Era la primera vez que intuía algo de su futuro y, aunque estaba desgajado por dentro y los ojos de Triana quemando sus entrañas, le hacía ilusión acercarse a la capital de España. Allí también llegó un día Manolo Caracol y triunfó. ¿Por qué no le iba a pasar eso a Puntito Chiquito? Alguna vez la suerte se quedaría con Paquito y así podría hablar largo y tendido de los misterios de la vida, cantar hondo, sin prisas ni miedos para aliviar penas y lejanías, y convertir definitivamente el flamenco es una forma de vivir.

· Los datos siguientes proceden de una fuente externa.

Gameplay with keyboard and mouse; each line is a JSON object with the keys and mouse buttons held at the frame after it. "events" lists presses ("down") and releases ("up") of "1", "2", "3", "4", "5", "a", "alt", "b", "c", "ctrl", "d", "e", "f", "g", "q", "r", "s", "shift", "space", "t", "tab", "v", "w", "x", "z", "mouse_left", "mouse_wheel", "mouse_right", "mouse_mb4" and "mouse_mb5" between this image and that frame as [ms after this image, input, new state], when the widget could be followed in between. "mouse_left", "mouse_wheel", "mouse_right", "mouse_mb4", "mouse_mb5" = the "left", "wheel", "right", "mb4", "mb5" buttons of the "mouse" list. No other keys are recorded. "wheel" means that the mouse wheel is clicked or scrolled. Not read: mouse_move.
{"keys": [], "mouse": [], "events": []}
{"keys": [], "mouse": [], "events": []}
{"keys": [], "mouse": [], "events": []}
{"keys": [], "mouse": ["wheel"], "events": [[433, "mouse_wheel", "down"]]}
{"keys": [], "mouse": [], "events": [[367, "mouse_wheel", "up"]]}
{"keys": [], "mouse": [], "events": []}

La vía brillaba con los rayos del sol, era como la plata de su mar gaditano, pensó Paquito mientras fumaba. Al volver la cabeza, la escena seguía siendo bellísima: unas suaves colinas plagadas de olivos se despedían del sur en el que había transcurrido hasta ahora su vida… Y como siempre hacía cuando la emoción le subía a la boca, se puso a cantar su flamenquito hondo. Tan concentrado estaba en los versos que surgían de la garganta que no oyó que el tren arrancaba, ni el maquinista vio a un hombre diminuto a un lado de la vía; las ruedas pasaron por encima de una voz que desgarraba en ese momento un sentimiento.
Una pasión quedó aplastada por el chucuchú del tren. El cuerpo de Puntito Chiquito quedó tendido sobre el acero plata, tan plata como el mar gaditano.
Dentro, en el tren, la mujer gorda, tanto como las vacas del tío Rufo, había callado. Para estar más cómoda tiró un bulto que estaba en el asiento de al lado; era la vida de Paquito envuelta en un atillo.
Ya no habría más estaciones para Puntito Chiquito; ésta había sido la última.
Él, que ahora creía intuir un futuro…

En algún coche del tren alguien canta un fandanguillo, una bulería, un tango…, qué más da, pero la letra dice así: “En el tren va mi futuro/ ya llega mi suerte maestro/ ya llega montá en un tren/ vestidita de plata y ojitos negros como mi Triana”
-Es la voz de un ruiseñor. ¿Quién canta?, ¿sabe usted?-pregunta la señora gorda a otra que está más seca que la mojama.
-Tal vez un ángel, señora, que dejó sus alas rotas en la vía de un tren.

4 comentarios:

calamanda dijo...

Aquí donde vivo te dirían ¡Ole
por ti!...tremendo relato,tengo que
decirte que antes de leer que
Paquito iba camino de Cádiz, yo ya
me lo imaginaba en un tabanco de
El Puerto de Santa María, Chipiona,
Sanlúcar de Barrameda...pueblos que
yo conozco bastante bien, pero
hubiera mencionado primero a Jerez,
no lo he hecho porque el mar queda a 11 Km.

Se te echaba de menos.

Un fuerte abrazo.

Tengo la mala suerte de que mi blog
no se actualiza.

Juan Escribano Valero dijo...

Hola María de los Ángeles: Tremendo relato me ha dejado tan triste que no se si podre conciliar el sueño bien, de todos modos me ha gustado como siempre.
Un abrazo

Albino dijo...

Has escrito nuna historia entre sentimental y trágica. No se si habrá muchos Paquitos por el mondo. Lo más probable es que si, pero ninguno tendrá una biógrafa como tu.
Enhorabuena, Maria Angeles, por tu buen hacer en este campo de la literatura que es narrar una vida dificil con un final en el que se mezcla lo tragico de la muerte y posiblemente lo positivo de la reureccion. Porque Paquito volverá.
Un beso

JAVIER dijo...

Vaya que buen relato, lleva su poquito de tristeza pero tambien una gran carga de reflexión... Mejor no pudo quedarte.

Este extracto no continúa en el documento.